В Премодерне существовало все то, что здесь должно быть отменено. Все то, что позволило создать Модерн. Прежде всего, своя (небуржуазная, но очень накаленная) воля к прогрессу и гуманизму. Эта воля взращивалась премодернистским Западом в лоне определенных и определенным образом эволюционирующих религиозных идей. Именно логика подобной эволюции и привела к светской метафизике Модерна. Метафизике прогресса и гуманизма.
Контрмодерн все это отрицает. Он изымает из Средневековья его потенциал развития и человеколюбия. Утвердить нечто подобное можно только одним способом – побудив определенные сообщества к регрессу.
Советская «перестройка», а также начавшаяся сейчас российская «перестройка-2» – это и есть такие побуждения к регрессу.

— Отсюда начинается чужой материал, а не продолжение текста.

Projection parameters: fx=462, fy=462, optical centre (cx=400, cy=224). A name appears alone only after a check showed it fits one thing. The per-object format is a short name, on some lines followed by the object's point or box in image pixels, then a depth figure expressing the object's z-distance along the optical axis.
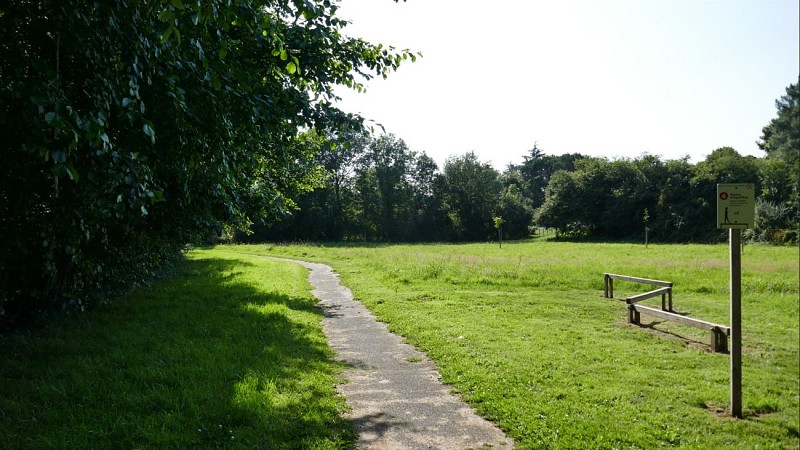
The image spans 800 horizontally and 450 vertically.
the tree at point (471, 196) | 66.69
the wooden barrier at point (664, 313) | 7.86
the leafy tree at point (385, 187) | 66.12
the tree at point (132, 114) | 3.75
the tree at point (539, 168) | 102.40
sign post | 5.08
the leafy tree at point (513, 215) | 66.31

Хотел ли «Трест ДК» строить в России капитализм или же он имел гораздо более далеко идущие мрачные планы… В любом случае то, что «Трест ДК» совершил, породило регресс и не могло не породить его.
Изменение миропроектной конфигурации предполагает осуществление подобной же побудительной регрессивности в гораздо большем объеме. Недаром президент США Барак Обама назвал «Арабскую весну» (то есть побуждение исламского мира к регрессу и архаизации) вторым падением Берлинской стены. Первое падение Берлинской стены знаменовало собой регресс на территории Северной Евразии. Второе падение Берлинской стены знаменует собой регресс на территории огромного, сопряженного с нами региона, где протекают опаснейшие процессы.